There are limitations to this study and further research is needed to develop and test the hypotheses presented. This work did not research into the breastfeeding practices of women so as to expressly determine the causes of stunting in children in these areas. For the variables that were found to be associated with food insecurity such as occupational opportunities for women in rural areas, ignorance about feeding practices, seasonal variations etc., more work ideally in the form of focus groups, is needed to identify opportunities for effective interventions in these key areas.
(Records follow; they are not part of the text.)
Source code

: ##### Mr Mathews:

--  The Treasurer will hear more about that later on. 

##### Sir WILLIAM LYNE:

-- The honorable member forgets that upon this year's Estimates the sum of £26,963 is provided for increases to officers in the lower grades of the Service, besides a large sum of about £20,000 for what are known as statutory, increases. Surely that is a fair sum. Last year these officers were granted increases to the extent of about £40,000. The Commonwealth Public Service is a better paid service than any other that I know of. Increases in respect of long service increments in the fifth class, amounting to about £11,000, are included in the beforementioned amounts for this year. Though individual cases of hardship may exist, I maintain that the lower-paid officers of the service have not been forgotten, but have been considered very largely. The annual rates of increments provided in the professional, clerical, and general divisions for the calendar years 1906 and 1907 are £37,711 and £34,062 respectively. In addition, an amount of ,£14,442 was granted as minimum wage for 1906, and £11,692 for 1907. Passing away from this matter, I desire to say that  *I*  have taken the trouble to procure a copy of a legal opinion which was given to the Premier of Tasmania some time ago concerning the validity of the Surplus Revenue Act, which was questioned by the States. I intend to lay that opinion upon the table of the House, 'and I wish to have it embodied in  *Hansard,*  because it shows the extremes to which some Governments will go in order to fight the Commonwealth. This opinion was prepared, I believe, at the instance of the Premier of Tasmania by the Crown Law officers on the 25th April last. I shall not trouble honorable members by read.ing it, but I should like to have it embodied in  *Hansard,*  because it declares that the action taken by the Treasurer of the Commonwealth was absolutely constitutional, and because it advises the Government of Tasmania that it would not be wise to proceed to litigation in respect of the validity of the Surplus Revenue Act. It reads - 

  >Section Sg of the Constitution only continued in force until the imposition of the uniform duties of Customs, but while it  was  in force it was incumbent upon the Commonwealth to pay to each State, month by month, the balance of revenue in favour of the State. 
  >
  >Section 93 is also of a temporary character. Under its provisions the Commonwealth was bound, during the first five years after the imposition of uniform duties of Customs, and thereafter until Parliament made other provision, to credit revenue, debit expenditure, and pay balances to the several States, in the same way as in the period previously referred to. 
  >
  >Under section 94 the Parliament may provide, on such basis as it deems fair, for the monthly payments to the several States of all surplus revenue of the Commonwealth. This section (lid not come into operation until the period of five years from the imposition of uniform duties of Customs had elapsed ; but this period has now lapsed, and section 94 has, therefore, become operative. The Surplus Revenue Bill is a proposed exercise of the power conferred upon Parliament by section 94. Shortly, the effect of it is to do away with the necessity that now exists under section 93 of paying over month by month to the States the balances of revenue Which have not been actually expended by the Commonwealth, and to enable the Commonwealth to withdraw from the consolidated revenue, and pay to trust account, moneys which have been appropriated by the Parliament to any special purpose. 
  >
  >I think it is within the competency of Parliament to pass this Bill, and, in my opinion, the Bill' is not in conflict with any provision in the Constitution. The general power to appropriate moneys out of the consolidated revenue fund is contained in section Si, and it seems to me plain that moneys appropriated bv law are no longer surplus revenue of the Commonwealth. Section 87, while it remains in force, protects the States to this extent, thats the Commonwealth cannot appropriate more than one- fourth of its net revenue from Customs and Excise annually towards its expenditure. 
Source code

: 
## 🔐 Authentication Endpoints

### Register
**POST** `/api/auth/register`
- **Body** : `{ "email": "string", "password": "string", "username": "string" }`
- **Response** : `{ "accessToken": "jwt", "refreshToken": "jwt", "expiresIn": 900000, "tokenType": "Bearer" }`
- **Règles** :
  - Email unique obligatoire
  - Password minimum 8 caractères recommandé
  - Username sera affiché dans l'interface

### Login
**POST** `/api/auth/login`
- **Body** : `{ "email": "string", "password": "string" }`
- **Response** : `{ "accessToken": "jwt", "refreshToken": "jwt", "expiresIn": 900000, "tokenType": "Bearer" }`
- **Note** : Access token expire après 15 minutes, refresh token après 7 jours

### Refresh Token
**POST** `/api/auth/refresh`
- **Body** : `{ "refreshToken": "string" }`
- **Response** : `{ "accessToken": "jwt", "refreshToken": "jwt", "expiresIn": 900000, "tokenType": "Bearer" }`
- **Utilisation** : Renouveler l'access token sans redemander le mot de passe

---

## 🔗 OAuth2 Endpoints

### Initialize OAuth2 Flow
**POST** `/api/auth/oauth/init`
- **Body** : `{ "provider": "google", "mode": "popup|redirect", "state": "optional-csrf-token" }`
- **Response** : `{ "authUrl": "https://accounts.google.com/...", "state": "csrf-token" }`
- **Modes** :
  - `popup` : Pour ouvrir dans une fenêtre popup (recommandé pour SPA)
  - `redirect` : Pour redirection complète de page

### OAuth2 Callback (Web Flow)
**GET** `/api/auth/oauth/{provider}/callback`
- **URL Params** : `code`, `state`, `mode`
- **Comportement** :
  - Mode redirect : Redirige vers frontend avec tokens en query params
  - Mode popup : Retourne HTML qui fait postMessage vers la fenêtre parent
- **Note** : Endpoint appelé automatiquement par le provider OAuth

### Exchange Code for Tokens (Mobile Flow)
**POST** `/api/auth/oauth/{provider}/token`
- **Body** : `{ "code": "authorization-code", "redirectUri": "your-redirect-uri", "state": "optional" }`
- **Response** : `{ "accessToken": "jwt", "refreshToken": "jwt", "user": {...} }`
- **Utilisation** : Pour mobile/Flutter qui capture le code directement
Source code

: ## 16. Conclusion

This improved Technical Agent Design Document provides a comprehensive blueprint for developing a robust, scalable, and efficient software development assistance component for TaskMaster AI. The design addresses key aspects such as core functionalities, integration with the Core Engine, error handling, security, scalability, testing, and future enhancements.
It would be appropriate to conduct more extensive investigation into women’s diets.
Conclusion
A clear evidence from this study revealed that households that are food secure by the criterion of HFIAS, HHS and HDDS had varying degree of malnutrition amongst the under-five children living in the household. It is saddened that a lot of projects have been based on improving food security with no priority intervention studies allocated for better nutritional status of the household members especially the vulnerable groups such as the under-five children, pregnant mothers, lactating mothers and the elderly.